The £1.3m CE-microArray project, which is being led by the campus in Middlesbrough, has the potential to dramatically reduce the amount of time it takes to diagnose patients at risk of developing sepsis, one of the most common causes of death in hospitalised patients.

The project is being carried out under the EU Seventh Framework programme (FP7) and is being co-ordinated by Dr Meez Islam, a Reader in Physical Chemistry in the School of Science & Engineering at Teesside University.

One of the eight European partners in the initiative is Anasyst, a company specialising in novel analytical systems which was spun out of Teesside University research.

Sepsis is a life-threatening illness caused by the body’s overreaction to an infection and can be triggered either directly by infection or may occur after medical treatment or surgery.

It is estimated that nearly 20,000 people die each day from sepsis worldwide and it is the cause of approximately half a million deaths in Europe each year.

Existing methods of diagnosing sepsis involve analysing blood culture and can take up to 72 hours.

The CE-microArray project plans to use ‘cavity enhanced absorption spectroscopy’ to provide more sensitive, reliable and speedier diagnoses of patients at risk of developing sepsis.

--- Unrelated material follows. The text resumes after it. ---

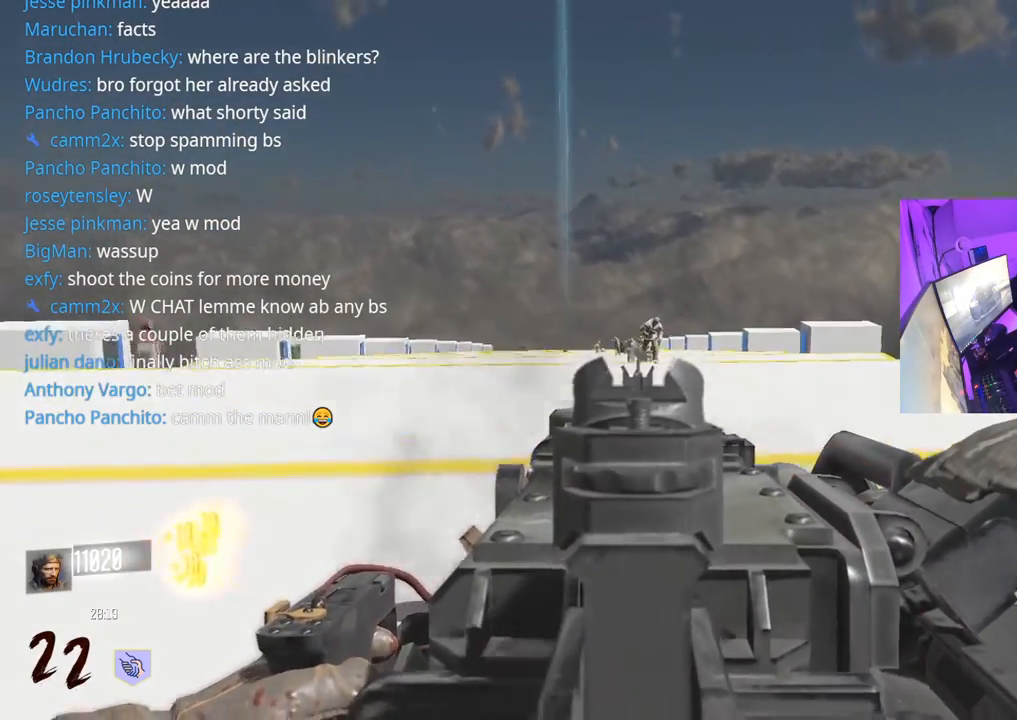
{"buttons": ["L2", "R2"], "left_stick": "right", "right_stick": "down", "events": [[183, "right_stick", "center"], [317, "right_stick", "down"]]}
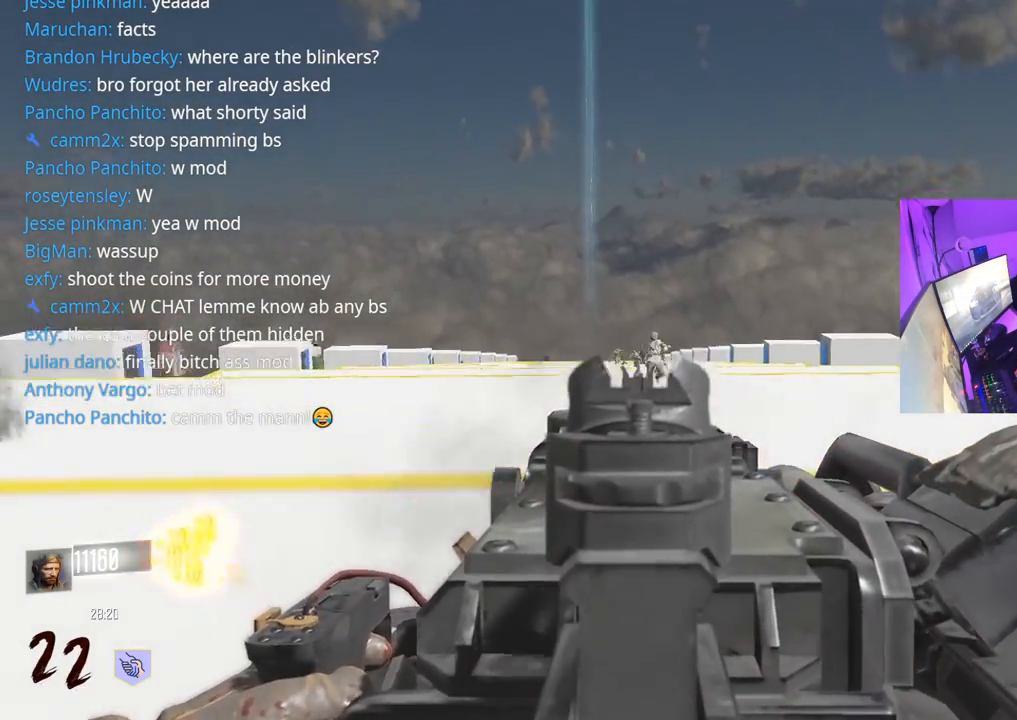
{"buttons": [], "left_stick": "up", "right_stick": "center", "events": [[167, "right_stick", "down-right"], [267, "right_stick", "up-right"], [283, "left_stick", "up"], [433, "R2", "up"], [467, "L2", "up"], [467, "right_stick", "center"]]}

The technique involves improving the sensitivity of blood tests which are based on the absorption of light by passing light many times through the sample.

Dr Islam said: “At the end of this project, we hope to have novel ways of testing for sepsis which could have a massive impact across the world.

“We’ve seen that it can work in specialised cases and anything that can speed up the diagnosis times and start treatment earlier, even by a small amount, could potentially save thousands of lives each year.

Professor Zulf Ali, the Dean of Teesside University’s Graduate Research School, and CEO of Anasyst, added: “This is an extremely prestigious project for Teesside University which could have enormous benefits worldwide.

“It showcases the high quality research which is done at Teesside and the way in which we can work with the healthcare industry to provide practical solutions to global problems.”